Friday, October 15, 2010

Must not criticize an airline?

Ryanair is a British budget carrier:
"A website set up to criticise Ryanair has been shut down by an internet watchdog – because it proved so popular it earned its owner money. The founder of IHateRyanair.co.uk – whose strapline was ‘The World’s Most Hated Airline’ – was forced to surrender the web address after the budget carrier complained to the domain name dispute resolution service.

Yesterday the watchdog, called Nominet, ruled that the stinging criticism and passenger ‘horror stories’ published on the site were not sufficient grounds for it to be scrapped.

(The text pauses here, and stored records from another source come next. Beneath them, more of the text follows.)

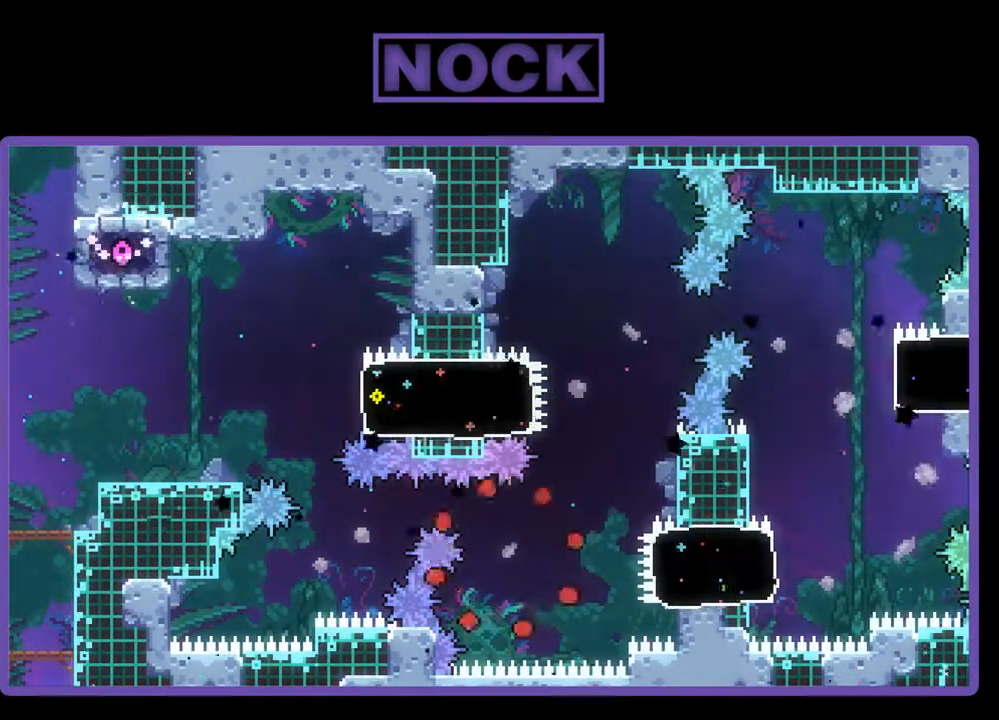
{"buttons": [], "events": []}
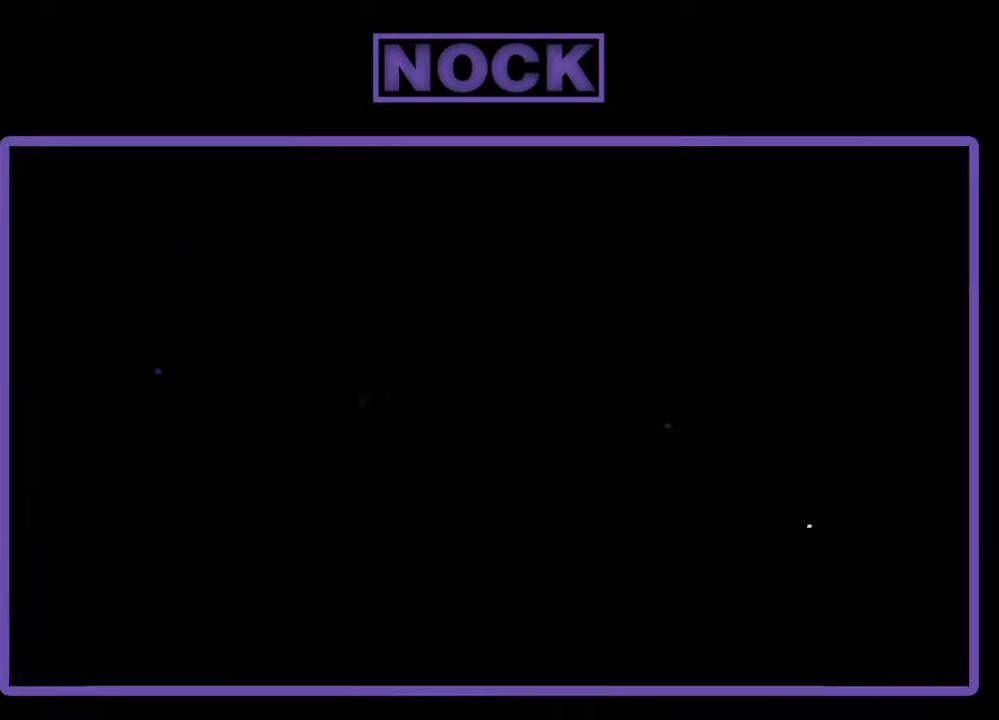
{"buttons": ["R2"], "events": [[367, "R2", "down"]]}
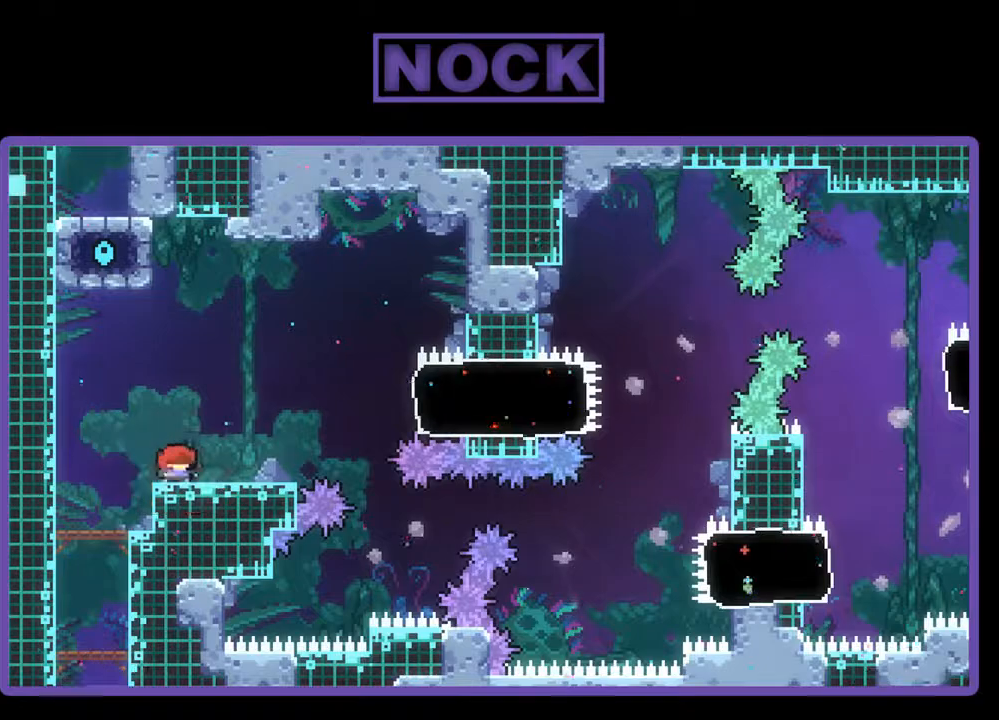
{"buttons": ["CROSS", "R2", "DPAD_RIGHT"], "events": [[167, "DPAD_RIGHT", "down"], [467, "CROSS", "down"]]}
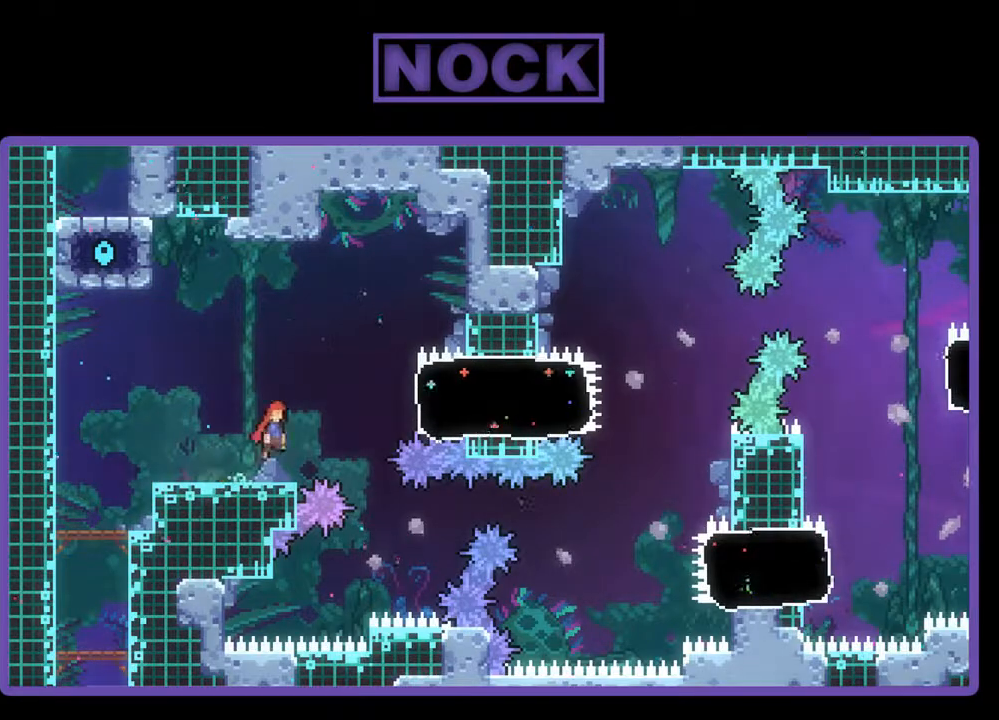
{"buttons": ["CIRCLE", "R2", "DPAD_RIGHT"], "events": [[233, "CROSS", "up"], [333, "CIRCLE", "down"]]}
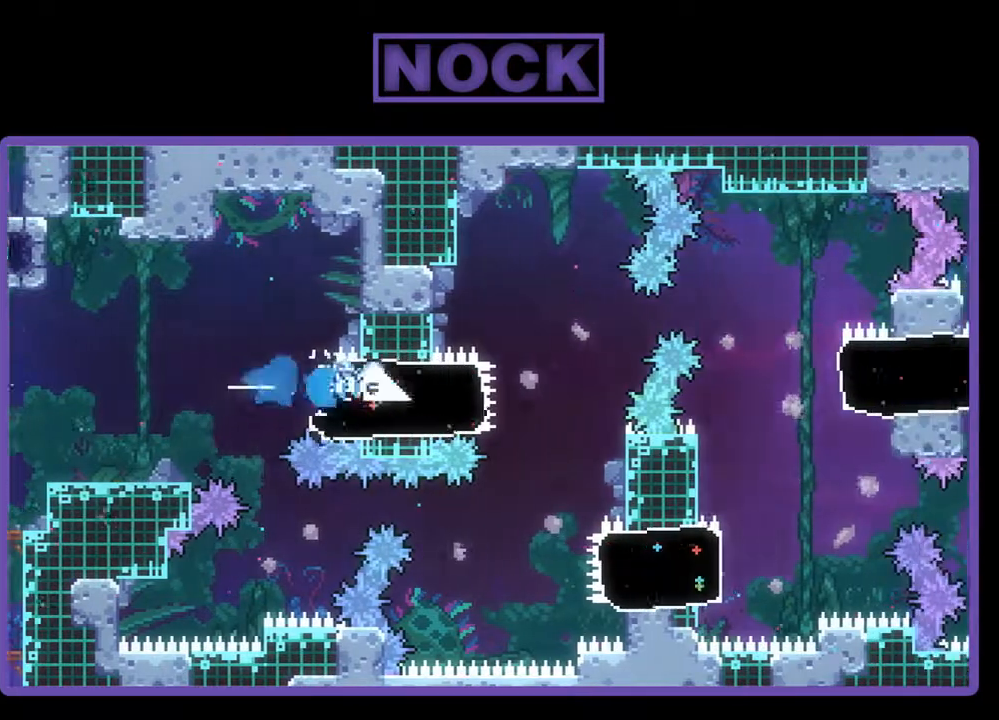
{"buttons": ["R2", "DPAD_RIGHT"], "events": [[100, "CIRCLE", "up"], [233, "CROSS", "down"], [433, "CROSS", "up"]]}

However it ruled that a small profit made by Robert Tyler from sponsored links on the site meant he abused domain name rules.

Disgruntled passengers’ comments have filled the pages of the website since it was set up three years ago by Mr Tyler, of Walthamstow, East London.

Source

Weird: Criticism is not allowed if you make money out of it! A lot of blogs do a lot of criticizing and also have advertising on them. Are they in trouble? Thus is just a weak excuse to shut down criticism of a very arrogant business.

6 comments:

Anonymous said...

He just needs to move it overseas.

Anonymous said...

"And the sheep go forth believing they are free"

Stan B said...

He can criticize Ryanair all he wants, but he can't use their trademarked name in the domain name, or any of their logos or other corporate properties IF he is making money.

Free speech is not the same as Commercial speech.

Anonymous said...

I will never fly ryanair again, they are the very worst,,screw them.

Anonymous said...

Correct, Stan. That's my take on it as well.
The verdict (if properly quoted) is badly worded however, and should have mentioned the trademark infringement as the cause for shutting down the site.

Anonymous said...

RyanAir is an IRISH budget carrier. Its CEO is Michael O'Leary. He's an egomaniac, but sort of likeable. Mr O'Leary is indeed contoversial. He has proposed charging for using the toilet and rumour has it he has had talks with boeing engineers about ripping the seats out of the 737-800 aircraft he uses and replacing them with bar-stool type seats so he can cram more passengers in.

I flew them once from Dublin to Gatwick. All I can say is: It got me there and back.